→ TASK ITEM A: In the article on brain imaging in affective disorders, how many healthy control participants were included?
→ TASK ITEM B: Using the article on brain imaging in affective disorders, mark each statement yes or no, quoting the words of the article that decide it: (i) The report appeared in JAMA Psychiatry. (ii) The healthy control group was smaller than the patient group. (iii) Delfina Janiri is identified as the study's lead author.
→ TASK ITEM C: Continue the article on brain imaging in affective disorders from where it stops.

→ TEXT EXCERPT:

A team of researchers from the University of British Columbia found that patients with affective disorders have similar alterations in regions of the brain associated with emotional control, after an extensive comparison with healthy participants. The report was published in JAMA Psychiatry.
The findings were reached through the examination of over 9,000 functional magnetic resonance imaging (fMRI) brain scans from the following databases: Web of Science, Google Scholar, and PubMed. In total, researchers conducted observations on the data of 4,507 patients with a mood or anxiety disorder and 4,755 participants as part of a healthy control group.
For researchers, the agenda was to identify abnormalities in specific regions of the brain in all participants after initiating a total of 367 experiments. The study focused on activity in the inferior prefrontal and parietal cortex, the insula, and the putamen, all linked to emotional and cognitive control.
Delfina Janiri, the study’s co-author, stated: “A total of 367 experiments were included comprising observations from 4,507 patients and 4,755 control individuals.”
“Meta-analyses of 367 task-related fMRI experiments in mood disorders, posttraumatic stress disorder, and anxiety disorders, comprising data from 4507 patients and 4755 control individuals, detected statistically robust transdiagnostic clusters of hypoactivation in the inferior prefrontal cortex/insula, the inferior parietal lobule, and the putamen,” wrote Janiri.

→ ENTRIES PROVIDED:
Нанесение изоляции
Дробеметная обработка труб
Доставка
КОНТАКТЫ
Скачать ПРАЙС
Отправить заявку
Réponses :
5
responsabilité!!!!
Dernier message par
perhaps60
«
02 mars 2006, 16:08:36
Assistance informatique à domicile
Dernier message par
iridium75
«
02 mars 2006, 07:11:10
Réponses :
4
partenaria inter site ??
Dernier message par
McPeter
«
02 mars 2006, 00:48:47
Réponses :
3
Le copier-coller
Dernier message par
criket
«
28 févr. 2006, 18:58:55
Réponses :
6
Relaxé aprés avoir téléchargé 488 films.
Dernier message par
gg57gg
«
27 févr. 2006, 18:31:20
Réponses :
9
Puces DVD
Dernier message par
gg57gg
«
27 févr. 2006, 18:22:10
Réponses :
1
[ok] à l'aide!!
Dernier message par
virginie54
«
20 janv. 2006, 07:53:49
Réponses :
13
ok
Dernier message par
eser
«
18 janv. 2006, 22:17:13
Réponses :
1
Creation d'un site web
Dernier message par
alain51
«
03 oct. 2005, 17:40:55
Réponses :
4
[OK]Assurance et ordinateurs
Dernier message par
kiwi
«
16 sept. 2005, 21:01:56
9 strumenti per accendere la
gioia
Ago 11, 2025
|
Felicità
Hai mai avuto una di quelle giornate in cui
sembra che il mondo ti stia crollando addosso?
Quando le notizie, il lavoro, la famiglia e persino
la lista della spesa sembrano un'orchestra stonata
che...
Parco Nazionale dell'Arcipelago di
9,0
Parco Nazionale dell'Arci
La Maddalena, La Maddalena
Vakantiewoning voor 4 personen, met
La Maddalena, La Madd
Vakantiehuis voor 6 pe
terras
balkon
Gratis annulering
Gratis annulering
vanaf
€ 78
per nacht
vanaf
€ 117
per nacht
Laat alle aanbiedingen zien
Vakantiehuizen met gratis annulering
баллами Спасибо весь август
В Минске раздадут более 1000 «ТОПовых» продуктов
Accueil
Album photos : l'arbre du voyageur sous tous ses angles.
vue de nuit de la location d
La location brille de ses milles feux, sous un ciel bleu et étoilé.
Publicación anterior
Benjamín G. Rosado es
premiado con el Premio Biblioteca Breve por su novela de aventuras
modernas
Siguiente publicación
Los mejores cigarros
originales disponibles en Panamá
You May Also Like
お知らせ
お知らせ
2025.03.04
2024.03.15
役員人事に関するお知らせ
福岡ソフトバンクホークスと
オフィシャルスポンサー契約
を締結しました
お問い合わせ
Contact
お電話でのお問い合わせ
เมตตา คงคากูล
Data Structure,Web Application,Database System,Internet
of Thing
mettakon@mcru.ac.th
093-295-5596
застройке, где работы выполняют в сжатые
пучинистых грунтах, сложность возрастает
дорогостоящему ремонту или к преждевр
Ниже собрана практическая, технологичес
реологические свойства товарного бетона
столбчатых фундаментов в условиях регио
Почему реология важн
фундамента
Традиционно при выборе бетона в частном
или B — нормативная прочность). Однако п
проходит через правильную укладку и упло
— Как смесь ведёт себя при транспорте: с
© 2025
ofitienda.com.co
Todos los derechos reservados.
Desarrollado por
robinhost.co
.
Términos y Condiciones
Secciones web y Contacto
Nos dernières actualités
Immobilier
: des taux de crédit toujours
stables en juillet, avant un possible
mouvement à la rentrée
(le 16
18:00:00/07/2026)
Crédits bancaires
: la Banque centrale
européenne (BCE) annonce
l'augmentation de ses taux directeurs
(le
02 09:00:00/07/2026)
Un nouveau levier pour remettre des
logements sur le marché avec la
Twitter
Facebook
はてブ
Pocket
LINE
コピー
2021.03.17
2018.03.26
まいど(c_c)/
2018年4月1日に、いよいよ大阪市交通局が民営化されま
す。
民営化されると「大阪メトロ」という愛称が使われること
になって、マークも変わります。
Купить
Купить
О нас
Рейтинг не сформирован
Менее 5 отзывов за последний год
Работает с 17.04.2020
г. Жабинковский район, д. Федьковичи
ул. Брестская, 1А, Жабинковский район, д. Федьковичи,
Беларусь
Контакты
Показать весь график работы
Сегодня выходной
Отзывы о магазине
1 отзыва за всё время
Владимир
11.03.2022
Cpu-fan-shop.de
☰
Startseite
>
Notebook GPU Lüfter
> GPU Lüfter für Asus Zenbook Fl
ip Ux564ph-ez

→ EXERCISE RESPONSE A: 4,755

→ EXERCISE RESPONSE B:
(i) Yes: "The report was published in JAMA Psychiatry."
(ii) No: "4,507 patients with a mood or anxiety disorder and 4,755 participants as part of a healthy control group"
(iii) No: "Delfina Janiri, the study’s co-author"

→ EXERCISE RESPONSE C:
“These regions are part of a right-dominant brain system that supports contextual shifting and stopping of mental operations and behavioral responses.”
According to the findings, the group of participants with an affective disorder experienced lower activity in the regions of the brain linked to emotional and cognitive control — the inferior prefrontal and parietal cortex, the insula, and the putamen — when compared to the healthy control group. Additionally, evidence of hyperactivity was spotted in the anterior cingulate cortex, the thalamus, and the left amygdala.
“These brain imaging findings provide a science-based explanation as to why patients with mood and anxiety disorders seem to be ‘locked in’ to negative mood states,” stated Sophia Frangou, a professor at the University of British Columbia and co-author of the study.
“They also corroborate the patients’ experience of being unable to stop and switch away from negative thoughts and feelings.”